Polio Vaccination Recommendations for Adults
Most adults residing in the United States are presumed to be protected against polio because they received routine childhood immunization and have only a small risk of exposure to poliovirus in the United States. In general, unless there are specific reasons to believe they were not vaccinated, most adults who were born and raised in the United States can assume they were vaccinated for polio as children. Polio vaccination has been part of the routine childhood immunization schedule for decades and is still part of the routine childhood immunization schedule. Adults who received any childhood vaccines almost certainly were vaccinated for polio.
Adults who are known or suspected to be unvaccinated or incompletely vaccinated against polio should receive and complete the polio vaccination series with IPV. Adults who completed their polio vaccination but who are at increased risk of exposure to poliovirus may receive one lifetime IPV booster.
Situations that put adults at increased risk of exposure to poliovirus include:
- Travelers who are going to countries where polio is epidemic or endemic (For additional information, see Polio: For Travelers).
- Laboratory and healthcare workers who handle specimens that might contain polioviruses.
- Healthcare workers or other caregivers who have close contact with a person who could be infected with poliovirus.
- Adults who are identified by public health authorities as being part of a group or population at increased risk of exposure because of an outbreak.
Adults who have had three or more doses of polio vaccine in the past and are at increased risk – of exposure to poliovirus may receive one lifetime booster dose of IPV.
Unvaccinated adults should be given three doses of IPV at these recommended intervals:
- The first dose at any time
- The second dose 1 or 2 months later
- A third dose 6 to 12 months after the second dose
Adults who are incompletely vaccinated (previously received one or two doses of either IPV or tOPV) should receive the remaining doses of IPV to complete the three-dose series at the recommended interval:
If the adult has received Dose 1, and
- It has been ≥4 weeks since Dose 1, then give Dose 2 today. Dose 3 (final) should be given at least 6 months after Dose 2.
- It has been <4 weeks since Dose 1, then wait to give Dose 2 at least 4 weeks after Dose 1.
If the adult has received Dose 2 and
- It has been ≥6 months since Dose 2, then give Final Dose 3 today. This will complete the person’s primary polio vaccination series.
- It has been <6 months since Dose 2, then wait to give Final Dose 3 at least 6 months after Dose 2.

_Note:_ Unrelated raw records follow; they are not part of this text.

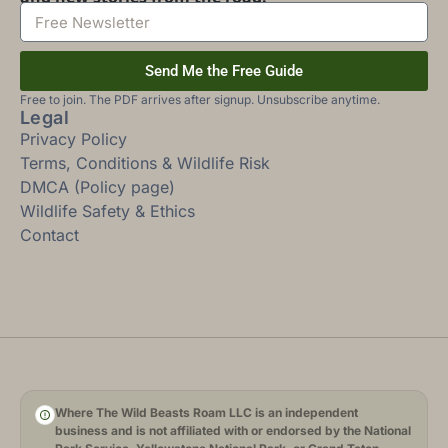
Send Me the Free Guide
Free to join. The PDF arrives after signup. Unsubscribe anytime.
Legal
Privacy Policy
Terms, Conditions & Wildlife Risk
DMCA (Policy page)
Wildlife Safety & Ethics
Contact
Where The Wild Beasts Roam LLC is an independent
business and is not affiliated with or endorsed by the National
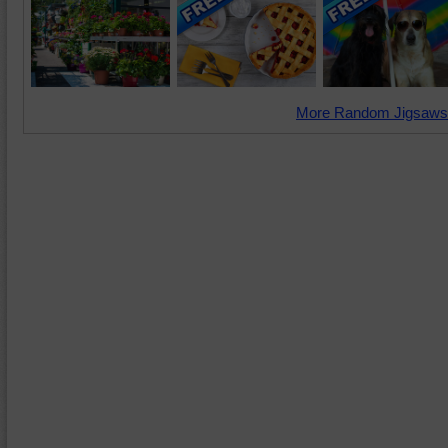
More Random Jigsaws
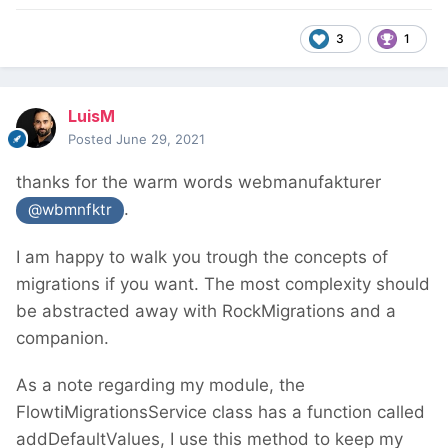
3
1
LuisM
Posted
June 29, 2021
thanks for the warm words webmanufakturer
.
@wbmnfktr
I am happy to walk you trough the concepts of
migrations if you want. The most complexity should
be abstracted away with RockMigrations and a
companion.
As a note regarding my module, the
FlowtiMigrationsService class has a function called
addDefaultValues, I use this method to keep my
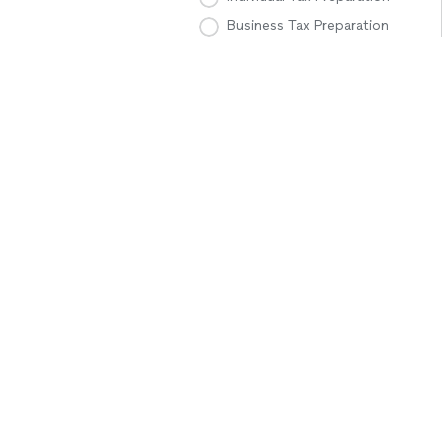
Business Tax Preparation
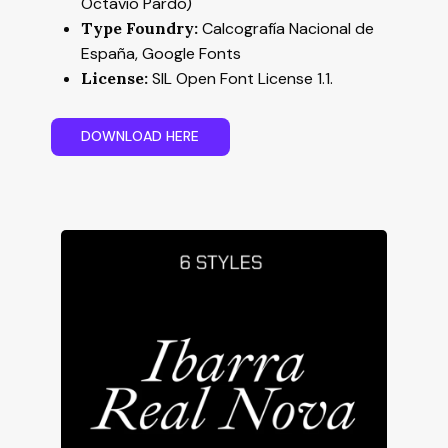
Octavio Pardo)
Type Foundry:
Calcografía Nacional de
España, Google Fonts
License:
SIL Open Font License 1.1.
D
O
W
N
L
O
A
D
H
E
R
E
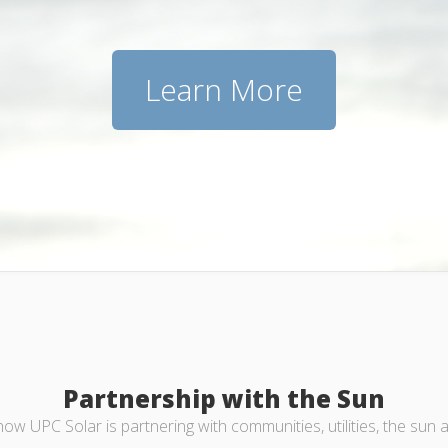
Learn More
Partnership with the Sun
ow UPC Solar is partnering with communities, utilities, the sun 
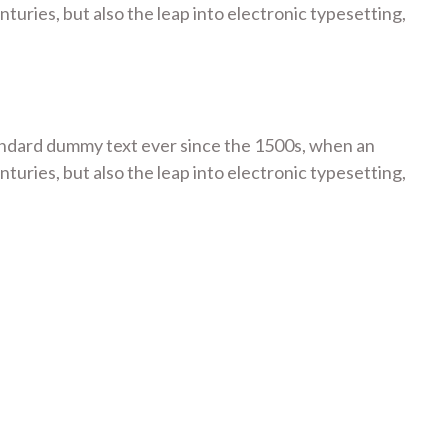
turies, but also the leap into electronic typesetting,
tandard dummy text ever since the 1500s, when an
turies, but also the leap into electronic typesetting,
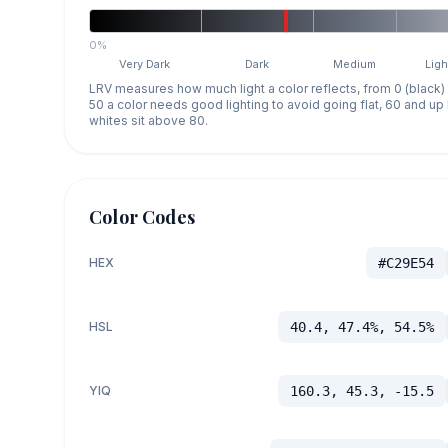
0%
Very Dark
Dark
Medium
Ligh
LRV measures how much light a color reflects, from 0 (black)
50 a color needs good lighting to avoid going flat, 60 and u
whites sit above 80.
Color Codes
HEX
#C29E54
HSL
40.4, 47.4%, 54.5%
YIQ
160.3, 45.3, -15.5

In some circumstances, when there is not enough time to give three doses of IPV according to the above recommended intervals, then an accelerated schedule can be used:
- If protection is needed in ≥8 weeks, three doses of IPV can be administered at least 4 weeks apart (e.g., at weeks 0, 4, and 8).
- If protection is needed in ≥4 but <8 weeks, two doses of IPV should be administered at least 4 weeks apart (e.g., at weeks 0 and 4).
- If protection is needed in fewer than 4 weeks, a single dose of IPV should be administered.
If the accelerated schedule cannot be completed before a situation that puts someone at increased risk of exposure to poliovirus, the remaining doses should be given as soon as possible (e.g., in the visited country, or upon returning home) to complete the primary series at the recommended intervals, such that the third dose should be given at least 6–12 months after the second dose if that is possible.
There are no known risks to getting IPV at the same time as other vaccines.